Your copy should start at the line with "exposure_s: 1/60" and end at the line with "f_number: 10" in the data below. Transcribe only those lines, exactly, pictures excluded.
(Data for review)
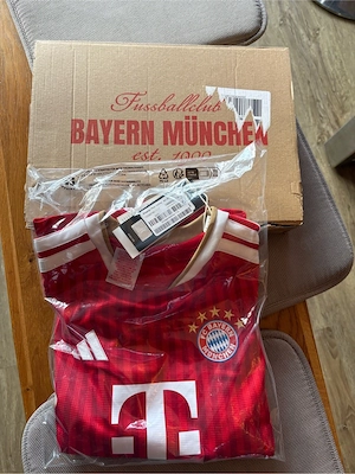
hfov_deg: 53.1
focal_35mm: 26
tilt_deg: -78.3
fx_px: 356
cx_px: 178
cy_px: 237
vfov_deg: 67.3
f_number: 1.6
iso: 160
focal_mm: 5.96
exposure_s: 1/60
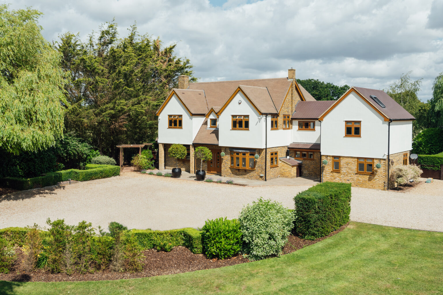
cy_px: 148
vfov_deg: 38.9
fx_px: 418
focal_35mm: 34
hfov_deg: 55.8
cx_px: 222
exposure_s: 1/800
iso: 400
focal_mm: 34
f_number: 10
(End Data for review)
(Data for review)
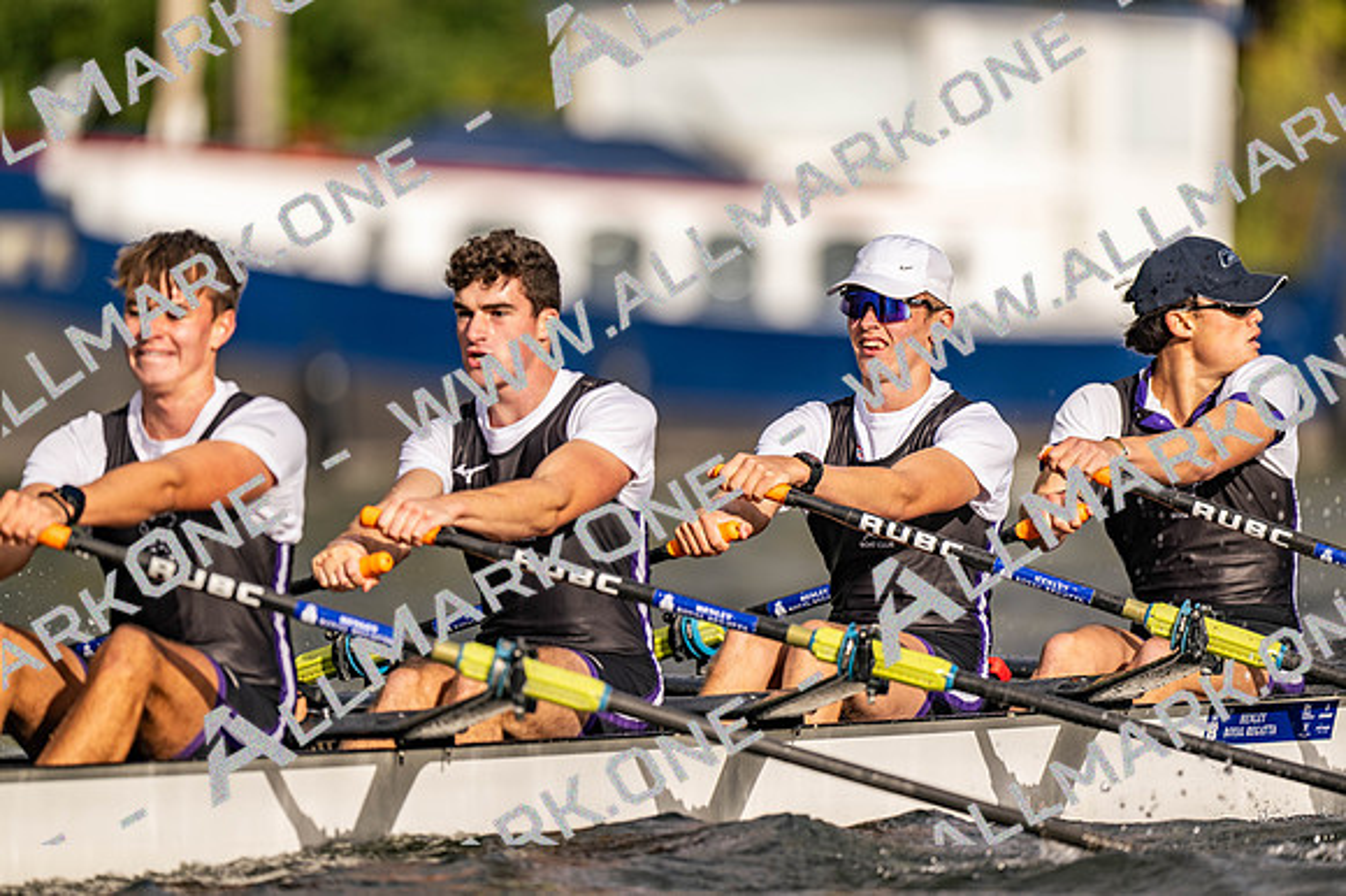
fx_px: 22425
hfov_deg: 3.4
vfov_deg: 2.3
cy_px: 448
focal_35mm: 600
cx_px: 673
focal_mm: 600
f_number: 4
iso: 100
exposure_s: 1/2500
(End Data for review)
Problem solution ->
exposure_s: 1/60
cy_px: 148
vfov_deg: 38.9
fx_px: 418
focal_35mm: 34
hfov_deg: 55.8
cx_px: 222
exposure_s: 1/800
iso: 400
focal_mm: 34
f_number: 10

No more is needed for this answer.